* _EXERCISE AIM_: Below is a listing with pictures in it. Copy it exactly without them.

* _SUPPLIED ENTRIES_:
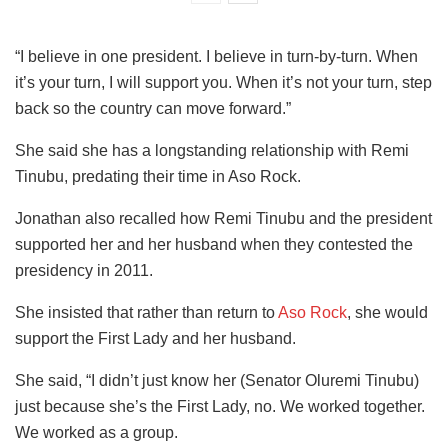
“I believe in one president. I believe in turn-by-turn. When
it’s your turn, I will support you. When it’s not your turn, step
back so the country can move forward.”
She said she has a longstanding relationship with Remi
Tinubu, predating their time in Aso Rock.
Jonathan also recalled how Remi Tinubu and the president
supported her and her husband when they contested the
presidency in 2011.
She insisted that rather than return to
Aso Rock
, she would
support the First Lady and her husband.
She said, “I didn’t just know her (Senator Oluremi Tinubu)
just because she’s the First Lady, no. We worked together.
We worked as a group.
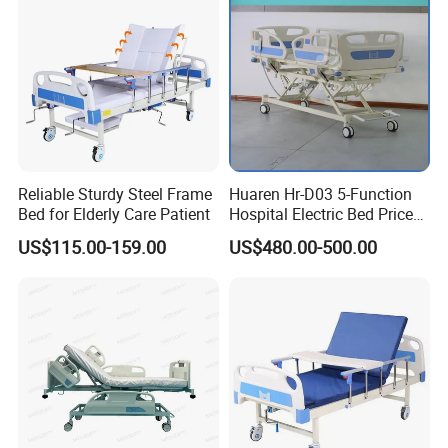
Reliable Sturdy Steel Frame
Huaren Hr-D03 5-Function
Bed for Elderly Care Patient
Hospital Electric Bed Price
for Nursing Care
US$115.00-159.00
US$480.00-500.00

* _FINAL ANSWER_:
“I believe in one president. I believe in turn-by-turn. When
it’s your turn, I will support you. When it’s not your turn, step
back so the country can move forward.”
She said she has a longstanding relationship with Remi
Tinubu, predating their time in Aso Rock.
Jonathan also recalled how Remi Tinubu and the president
supported her and her husband when they contested the
presidency in 2011.
She insisted that rather than return to
Aso Rock
, she would
support the First Lady and her husband.
She said, “I didn’t just know her (Senator Oluremi Tinubu)
just because she’s the First Lady, no. We worked together.
We worked as a group.
Reliable Sturdy Steel Frame
Huaren Hr-D03 5-Function
Bed for Elderly Care Patient
Hospital Electric Bed Price
for Nursing Care
US$115.00-159.00
US$480.00-500.00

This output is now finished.